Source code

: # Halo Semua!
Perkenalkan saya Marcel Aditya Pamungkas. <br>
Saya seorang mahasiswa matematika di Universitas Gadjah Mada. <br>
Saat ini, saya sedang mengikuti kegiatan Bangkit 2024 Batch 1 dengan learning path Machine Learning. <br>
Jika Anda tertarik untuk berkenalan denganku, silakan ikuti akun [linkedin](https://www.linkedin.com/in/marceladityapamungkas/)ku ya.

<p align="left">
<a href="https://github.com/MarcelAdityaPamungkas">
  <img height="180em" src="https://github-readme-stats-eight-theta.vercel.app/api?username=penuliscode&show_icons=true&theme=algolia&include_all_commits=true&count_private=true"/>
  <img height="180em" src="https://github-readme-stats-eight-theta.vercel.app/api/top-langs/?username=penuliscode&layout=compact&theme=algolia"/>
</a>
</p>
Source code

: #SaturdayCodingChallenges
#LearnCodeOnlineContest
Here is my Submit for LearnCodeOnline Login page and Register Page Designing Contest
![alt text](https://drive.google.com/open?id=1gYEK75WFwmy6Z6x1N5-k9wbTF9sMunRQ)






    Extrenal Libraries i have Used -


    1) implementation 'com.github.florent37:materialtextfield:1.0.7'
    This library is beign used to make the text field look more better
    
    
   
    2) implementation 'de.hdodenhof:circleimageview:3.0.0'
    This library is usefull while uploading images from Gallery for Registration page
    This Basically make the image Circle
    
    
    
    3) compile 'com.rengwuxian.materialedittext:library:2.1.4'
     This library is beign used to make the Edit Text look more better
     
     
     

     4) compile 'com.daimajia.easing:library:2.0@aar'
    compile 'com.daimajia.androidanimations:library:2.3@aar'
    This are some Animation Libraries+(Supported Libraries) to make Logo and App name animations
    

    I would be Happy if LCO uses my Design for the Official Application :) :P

> _TASK TO CARRY OUT_
Rewrite the records with every "algolia" changed to "dark" and nothing else altered.

> _RESULT FOR THIS EXERCISE_
Source code

: # Halo Semua!
Perkenalkan saya Marcel Aditya Pamungkas. <br>
Saya seorang mahasiswa matematika di Universitas Gadjah Mada. <br>
Saat ini, saya sedang mengikuti kegiatan Bangkit 2024 Batch 1 dengan learning path Machine Learning. <br>
Jika Anda tertarik untuk berkenalan denganku, silakan ikuti akun [linkedin](https://www.linkedin.com/in/marceladityapamungkas/)ku ya.

<p align="left">
<a href="https://github.com/MarcelAdityaPamungkas">
  <img height="180em" src="https://github-readme-stats-eight-theta.vercel.app/api?username=penuliscode&show_icons=true&theme=dark&include_all_commits=true&count_private=true"/>
  <img height="180em" src="https://github-readme-stats-eight-theta.vercel.app/api/top-langs/?username=penuliscode&layout=compact&theme=dark"/>
</a>
</p>
Source code

: #SaturdayCodingChallenges
#LearnCodeOnlineContest
Here is my Submit for LearnCodeOnline Login page and Register Page Designing Contest
![alt text](https://drive.google.com/open?id=1gYEK75WFwmy6Z6x1N5-k9wbTF9sMunRQ)






    Extrenal Libraries i have Used -


    1) implementation 'com.github.florent37:materialtextfield:1.0.7'
    This library is beign used to make the text field look more better
    
    
   
    2) implementation 'de.hdodenhof:circleimageview:3.0.0'
    This library is usefull while uploading images from Gallery for Registration page
    This Basically make the image Circle
    
    
    
    3) compile 'com.rengwuxian.materialedittext:library:2.1.4'
     This library is beign used to make the Edit Text look more better
     
     
     

     4) compile 'com.daimajia.easing:library:2.0@aar'
    compile 'com.daimajia.androidanimations:library:2.3@aar'
    This are some Animation Libraries+(Supported Libraries) to make Logo and App name animations
    

    I would be Happy if LCO uses my Design for the Official Application :) :P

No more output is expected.